Klassiker-Kritik: Der Pate 2 (USA 1974)

Times are changing.

Das beste Sequel zu einem der besten Filme aller Zeiten, das ist Der Pate 2, ein in jeder Hinsicht stimmiges Familiendrama über gesellschaftliche Werte wie Liebe und Freundschaft, Rücksicht und Anerkennung, Politik und Geschäfte und den Wandel, den diese Normen mit der Zeit vollziehen. Denkt man zurück an den Anfang von Der Pate, als Michael Corleone (Al Pacino) nichts von den Geschäften seines Vaters wissen und ein anständiges Leben führen wollte, so kann man am Ende von Der Pate 2 nur resümieren, dass Michael Corleone (Al Pacino) eine der tragischsten Figuren der Filmgeschichte ist. Um sein persönliches Desaster noch ausdrucksvoller und nervenaufreibender zu gestalten, stellte Francis Ford Coppola die beschwerliche Fortführung des Familiengeschäfts dem rasanten Aufstieg von Vito Corleone (Robert de Niro) während der 20er Jahre entgegen. Nichts wird dabei mit Samthandschuhen angefasst, sondern Francis Ford Coppola legt geradezu alles offen, was seiner Meinung nach in unserer Welt schief läuft. Die sich bis in die höchsten politischen Positionen erstreckende Korruption bringt er dabei hervorragend zur Geltung und dem amerikanischen Traum wird, als ob es eine Nebensächlichkeit wäre, ein verheerendes Ende gesetzt.

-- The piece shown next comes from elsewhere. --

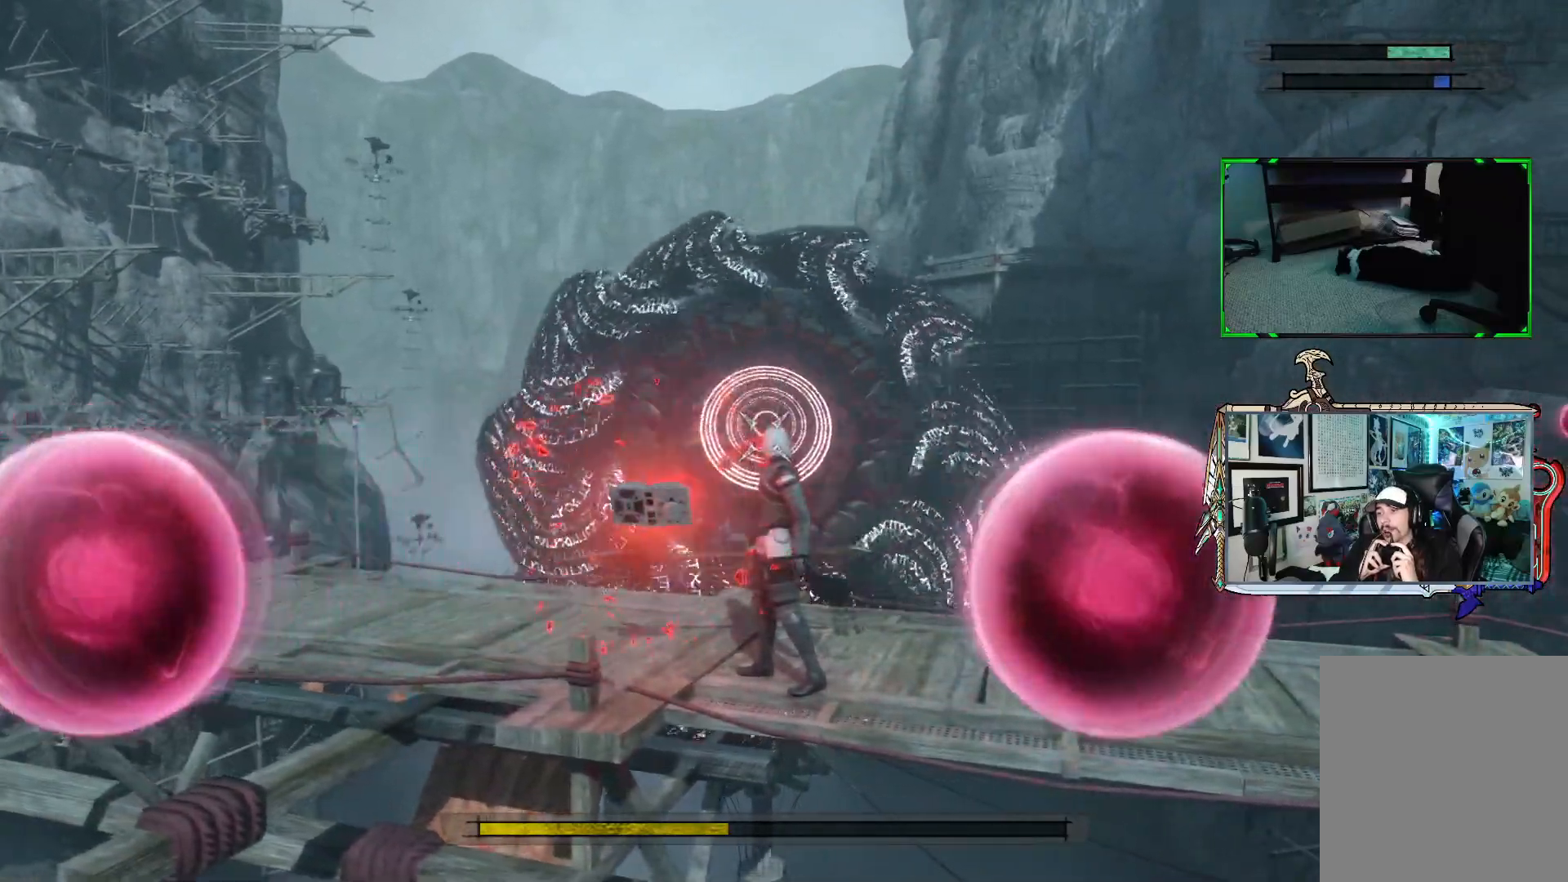
{"buttons": ["R1"], "left_stick": "center", "right_stick": "center", "events": [[283, "left_stick", "right"], [500, "left_stick", "center"]]}
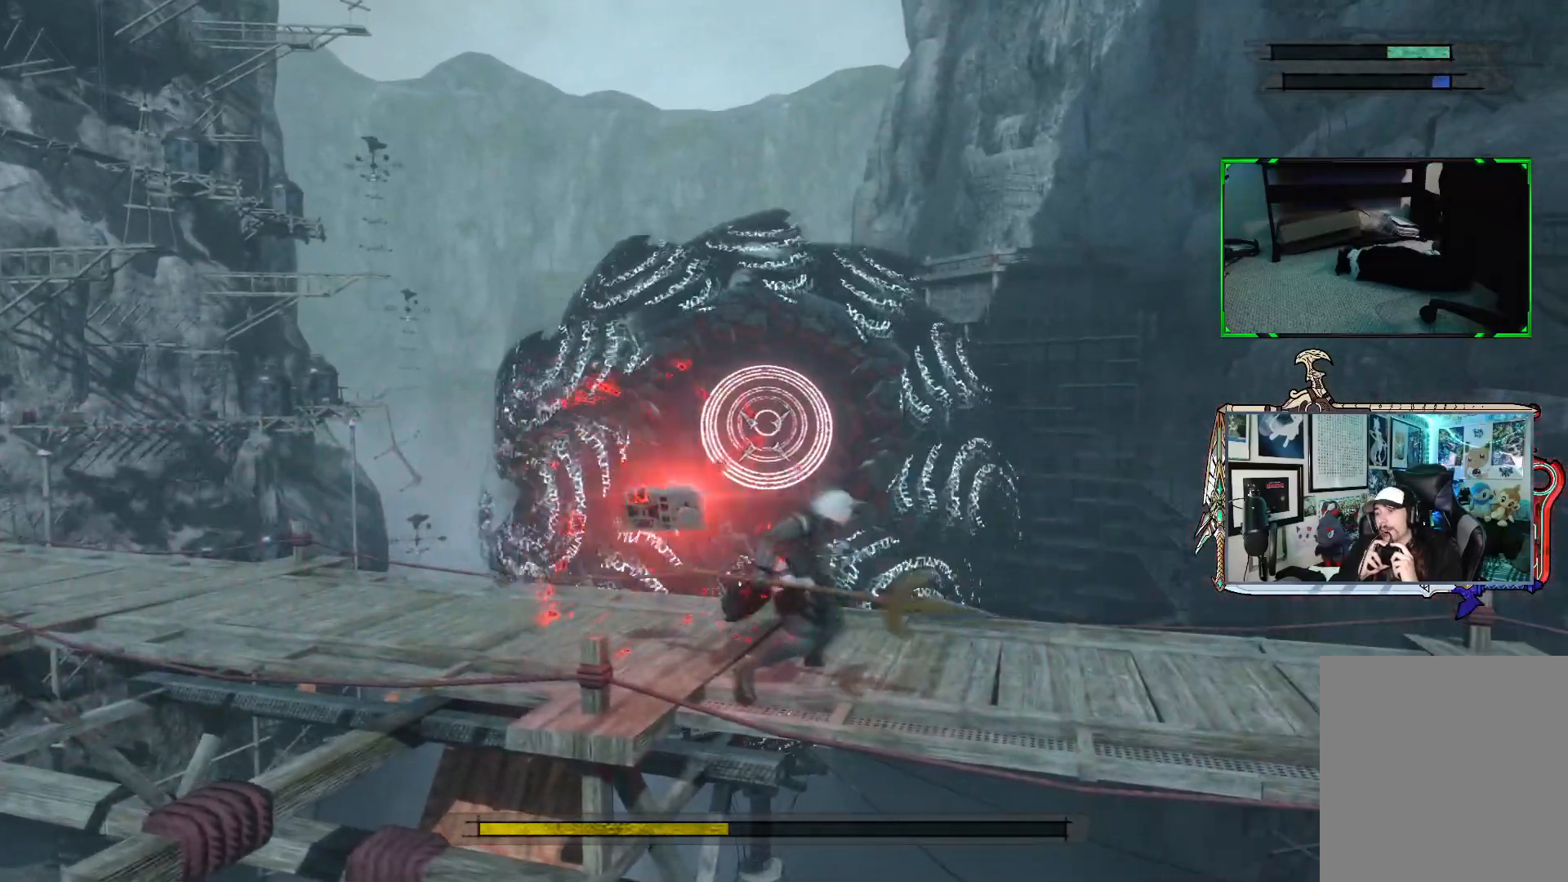
{"buttons": ["R1"], "left_stick": "center", "right_stick": "center", "events": []}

Die brillante Erzählweise wird nur noch von der Inszenierung übertroffen. Mehr ist hier schlichtweg nicht möglich. Ob es nun die prachtvollen Kulissen des 20er Jahre New Yorks mit seinen nicht enden wollenden Häuserschluchten und Menschenmassen, begleitet von Nino Rotas sagenumwobenen Melodien oder das schneebedeckte Anwesen Michael ist, man kann sich einfach nicht satt sehen. Die fast dreieinhalb Stunden Film lassen einen in längst vergangene Zeiten eintauchen, uns all ihre Facetten entdecken. Die Kamera begleitet die Menschen bei ihrer alltäglichen Arbeit. So auch Vito Corleone, der nach der Ermordung seiner Familie aus Italien geflohen ist, um in New York ein neues Leben zu beginnen. Vom ersten eigenen Schlafraum, dem ersten Kind, dem ersten Geschäft und schließlich dem ersten Anwesen, Coppola geht geradezu biographisch detailliert vor. Dagegen läuft als zweite Handlungsebene im hier und jetzt das Leben von Michael, der immer mehr das Ansehen seines Vaters in den Ruin treibt. Selten hat man im Kino das Geschichtenerzählen so schön ausgewogen, in solcher Vollendung erlebt. Der Pate 2 ist dabei keine Minute zu lang, da die Charaktere wie aus dem Leben gegriffen scheinen.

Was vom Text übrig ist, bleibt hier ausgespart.